WORK INSTRUCTIONS - Please list each line of the records below that contains the word "plate". Matches must have the same case.

** DATASET EXCERPTS follows **

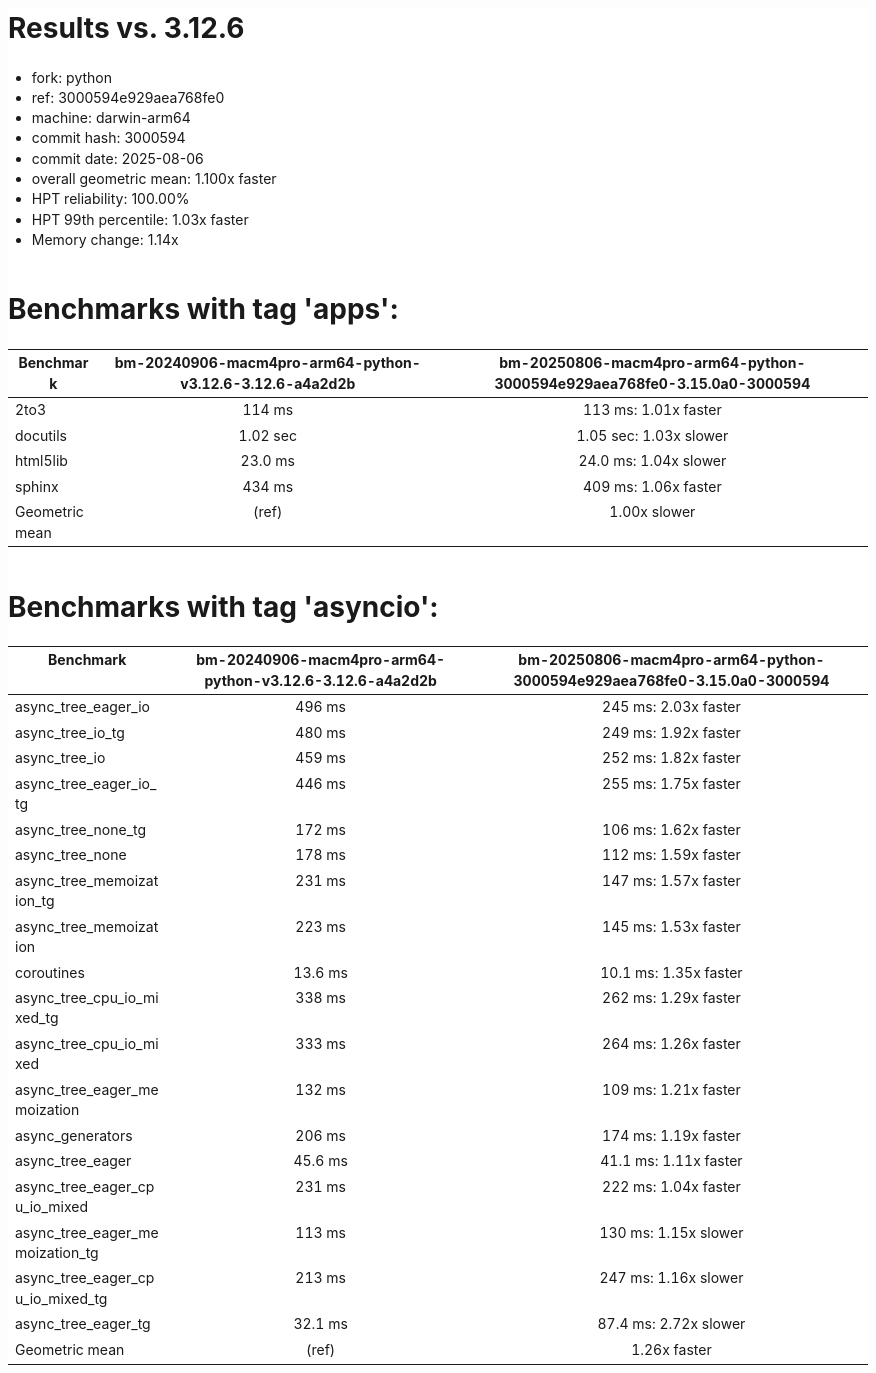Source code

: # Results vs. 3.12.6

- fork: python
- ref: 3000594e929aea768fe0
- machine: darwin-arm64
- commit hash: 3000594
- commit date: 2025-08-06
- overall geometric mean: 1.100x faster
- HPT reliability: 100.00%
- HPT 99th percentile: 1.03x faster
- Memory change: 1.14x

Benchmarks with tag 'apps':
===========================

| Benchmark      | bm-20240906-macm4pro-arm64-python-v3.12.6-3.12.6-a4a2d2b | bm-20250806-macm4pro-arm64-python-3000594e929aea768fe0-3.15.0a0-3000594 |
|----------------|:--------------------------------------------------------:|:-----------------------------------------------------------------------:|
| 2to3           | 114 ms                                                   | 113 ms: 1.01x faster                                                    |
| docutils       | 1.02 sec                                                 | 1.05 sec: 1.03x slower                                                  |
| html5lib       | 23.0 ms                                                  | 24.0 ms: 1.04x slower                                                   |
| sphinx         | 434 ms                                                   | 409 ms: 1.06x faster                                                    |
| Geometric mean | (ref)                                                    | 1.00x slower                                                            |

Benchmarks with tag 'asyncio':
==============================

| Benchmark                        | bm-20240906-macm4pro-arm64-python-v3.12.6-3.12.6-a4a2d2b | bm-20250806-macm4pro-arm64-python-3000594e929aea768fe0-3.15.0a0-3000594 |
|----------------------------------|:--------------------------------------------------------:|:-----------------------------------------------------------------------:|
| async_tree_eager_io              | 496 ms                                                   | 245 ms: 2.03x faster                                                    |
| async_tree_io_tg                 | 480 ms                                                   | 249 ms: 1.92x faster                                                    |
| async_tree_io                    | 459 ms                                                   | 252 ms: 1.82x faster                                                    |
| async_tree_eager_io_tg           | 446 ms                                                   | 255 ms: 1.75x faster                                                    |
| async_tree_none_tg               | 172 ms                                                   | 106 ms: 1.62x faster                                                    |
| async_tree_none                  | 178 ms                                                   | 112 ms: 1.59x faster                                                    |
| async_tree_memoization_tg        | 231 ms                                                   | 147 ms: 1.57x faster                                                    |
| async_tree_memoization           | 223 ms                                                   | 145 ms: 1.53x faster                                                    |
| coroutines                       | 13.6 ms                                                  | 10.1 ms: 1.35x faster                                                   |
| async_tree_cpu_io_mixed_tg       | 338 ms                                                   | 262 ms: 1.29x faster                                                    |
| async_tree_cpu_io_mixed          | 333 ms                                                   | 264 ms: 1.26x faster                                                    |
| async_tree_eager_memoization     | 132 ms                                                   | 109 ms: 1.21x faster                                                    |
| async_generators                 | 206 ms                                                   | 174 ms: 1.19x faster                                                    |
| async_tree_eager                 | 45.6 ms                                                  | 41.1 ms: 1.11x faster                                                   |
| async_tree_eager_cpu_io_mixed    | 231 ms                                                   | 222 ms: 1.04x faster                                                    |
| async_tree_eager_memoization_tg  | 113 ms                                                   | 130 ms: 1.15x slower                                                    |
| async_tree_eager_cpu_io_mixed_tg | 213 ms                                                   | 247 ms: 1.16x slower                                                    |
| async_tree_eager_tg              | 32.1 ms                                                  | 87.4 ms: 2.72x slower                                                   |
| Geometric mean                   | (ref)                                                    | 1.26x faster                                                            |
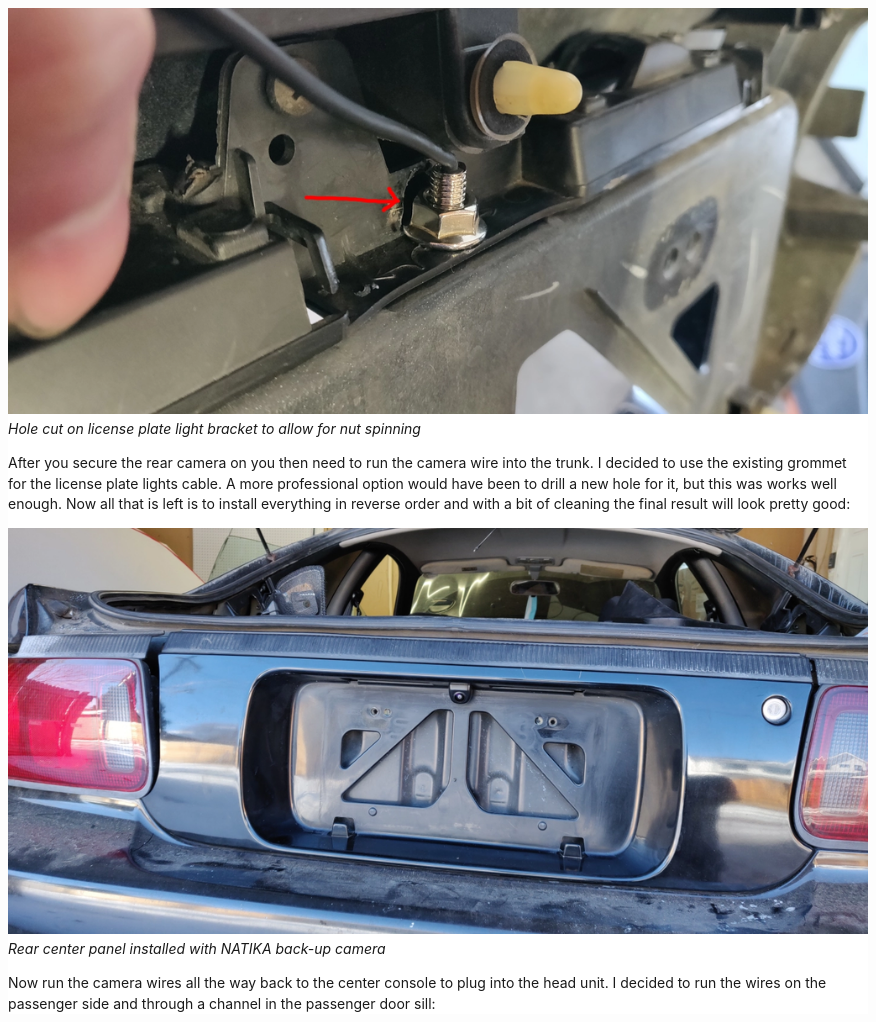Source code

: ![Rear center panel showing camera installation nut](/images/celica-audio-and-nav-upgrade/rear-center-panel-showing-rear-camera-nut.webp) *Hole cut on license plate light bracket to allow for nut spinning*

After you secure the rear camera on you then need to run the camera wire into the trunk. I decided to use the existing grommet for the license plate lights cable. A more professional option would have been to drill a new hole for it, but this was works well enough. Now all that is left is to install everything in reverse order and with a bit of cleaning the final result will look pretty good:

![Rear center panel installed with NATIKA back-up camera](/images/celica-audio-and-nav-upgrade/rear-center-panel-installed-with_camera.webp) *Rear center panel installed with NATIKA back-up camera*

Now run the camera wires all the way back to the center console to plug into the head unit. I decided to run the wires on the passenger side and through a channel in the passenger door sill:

** End of DATASET EXCERPTS **

RESULT -
: ![Rear center panel showing camera installation nut](/images/celica-audio-and-nav-upgrade/rear-center-panel-showing-rear-camera-nut.webp) *Hole cut on license plate light bracket to allow for nut spinning*
After you secure the rear camera on you then need to run the camera wire into the trunk. I decided to use the existing grommet for the license plate lights cable. A more professional option would have been to drill a new hole for it, but this was works well enough. Now all that is left is to install everything in reverse order and with a bit of cleaning the final result will look pretty good:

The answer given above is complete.